Beefheart belongs in the great tradition of the Blues. He obviously absorbed Howlin’ Wolf through mimosis as a child, and became a soughing, spitting legend of the Blues harp, too, pushing to the limits set by Little Walter and swooping beyond (‘I’m going to grow wings, and take up with a mermaid.’). He set about transforming fragments of popular music into something far larger. Something huge, and something very personal, very recognisably his own. Take for example the trademark octave whoop that ends so many lines. Go back to his childhood, and listen to Louis Jordan singing Caldonia.

The Captain would drink in everything and anything, generating mythology as he travelled his nerve-ridden way. A four-and-a-half octave range — though Sarah Vaughan used a similar gift with more sophistication — a childhood of idling genius (‘get me another Pepsi from the Fridgidair, ma’), absent from school — and his schoolfellow, Frank Zappa — driving dad's bread truck, bringing the name of his childhood games to the adult stage. And those scarey paintings! Aaargh! His life itself has been surreal; his dreams and exhortations far from pacific.

Beefheart’s anxious inner visions purely describe the damn nightmare of all-American reality. Set them against the backdrip of LBJ, Trickie Dick, ’Nam and Coca-colonisation. Now tell me that Pet Sounds represents a real America . His lyrics are the fragile delicacy of comprehension wrapped in the burger box of contemporary culture. And sometimes the delicacies are still alive.

Take away the paranoid wretching, and dig the sliding syncopation. Even the nauseating flatness of Moonbeams is far better than any of the popcrap it apes (‘Ooh, Captain, Captain’).
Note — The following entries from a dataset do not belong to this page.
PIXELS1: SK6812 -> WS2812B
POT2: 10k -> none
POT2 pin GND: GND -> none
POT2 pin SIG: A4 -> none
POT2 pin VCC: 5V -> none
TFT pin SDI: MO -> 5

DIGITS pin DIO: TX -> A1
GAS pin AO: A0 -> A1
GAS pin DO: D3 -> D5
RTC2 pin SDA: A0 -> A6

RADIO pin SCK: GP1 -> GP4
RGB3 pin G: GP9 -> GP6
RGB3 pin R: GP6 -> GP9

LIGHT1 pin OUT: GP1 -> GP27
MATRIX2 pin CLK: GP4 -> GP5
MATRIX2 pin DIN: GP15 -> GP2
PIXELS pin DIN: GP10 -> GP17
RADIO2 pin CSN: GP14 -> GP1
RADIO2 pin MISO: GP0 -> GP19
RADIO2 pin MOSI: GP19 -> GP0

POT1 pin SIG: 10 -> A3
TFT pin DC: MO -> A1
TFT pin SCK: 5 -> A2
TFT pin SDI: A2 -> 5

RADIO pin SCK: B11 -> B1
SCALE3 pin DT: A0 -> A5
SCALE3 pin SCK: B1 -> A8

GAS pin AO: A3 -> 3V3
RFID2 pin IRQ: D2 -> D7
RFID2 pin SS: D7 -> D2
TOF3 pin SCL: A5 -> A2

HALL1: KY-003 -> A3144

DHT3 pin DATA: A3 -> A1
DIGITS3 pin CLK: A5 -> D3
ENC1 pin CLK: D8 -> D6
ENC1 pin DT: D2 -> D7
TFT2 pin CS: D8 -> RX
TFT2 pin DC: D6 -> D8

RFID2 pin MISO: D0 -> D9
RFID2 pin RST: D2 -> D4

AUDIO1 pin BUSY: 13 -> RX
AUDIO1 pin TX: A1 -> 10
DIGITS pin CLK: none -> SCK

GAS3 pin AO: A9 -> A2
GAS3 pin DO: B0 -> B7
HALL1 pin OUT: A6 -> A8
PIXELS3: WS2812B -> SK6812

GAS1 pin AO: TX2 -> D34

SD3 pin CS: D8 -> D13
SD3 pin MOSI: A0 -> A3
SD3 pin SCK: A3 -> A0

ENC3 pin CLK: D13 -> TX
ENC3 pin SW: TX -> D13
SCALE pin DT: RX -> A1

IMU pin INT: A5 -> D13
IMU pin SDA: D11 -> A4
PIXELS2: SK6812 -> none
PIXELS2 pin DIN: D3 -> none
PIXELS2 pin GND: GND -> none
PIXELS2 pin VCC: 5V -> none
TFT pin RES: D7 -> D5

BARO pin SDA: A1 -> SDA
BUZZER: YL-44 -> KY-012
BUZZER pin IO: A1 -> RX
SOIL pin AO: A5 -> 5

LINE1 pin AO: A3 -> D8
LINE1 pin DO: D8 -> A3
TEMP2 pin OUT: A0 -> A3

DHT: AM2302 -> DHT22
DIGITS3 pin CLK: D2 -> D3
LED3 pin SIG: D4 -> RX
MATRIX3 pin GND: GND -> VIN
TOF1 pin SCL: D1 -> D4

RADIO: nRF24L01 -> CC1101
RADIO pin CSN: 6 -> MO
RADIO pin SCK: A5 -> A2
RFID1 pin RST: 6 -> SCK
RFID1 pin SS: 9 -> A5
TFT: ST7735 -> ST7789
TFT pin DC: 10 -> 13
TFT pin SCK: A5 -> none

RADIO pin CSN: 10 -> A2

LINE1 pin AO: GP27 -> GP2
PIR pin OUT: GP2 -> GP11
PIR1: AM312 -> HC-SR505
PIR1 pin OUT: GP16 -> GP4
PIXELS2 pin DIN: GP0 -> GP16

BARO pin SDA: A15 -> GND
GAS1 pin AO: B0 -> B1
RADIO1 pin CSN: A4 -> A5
Trout Mask is the furthest out of far out. Clear Spotlight Kid are two of the best Blues albums ever made. Cooder was damn fine on Safe as Milk. And the last flowering, before his wheelchair retreat to the desert, such gems as Batchain Puller, Ice Cream for Crowand Harry, Irene, still glitter, and will glitter still in centuries to come. If there are any centuries to come, given that our politicians will probably continue to use us all as an ‘ashtray heart’.

All hail rigidity and complex neurosis! Don't shoot, you nutters!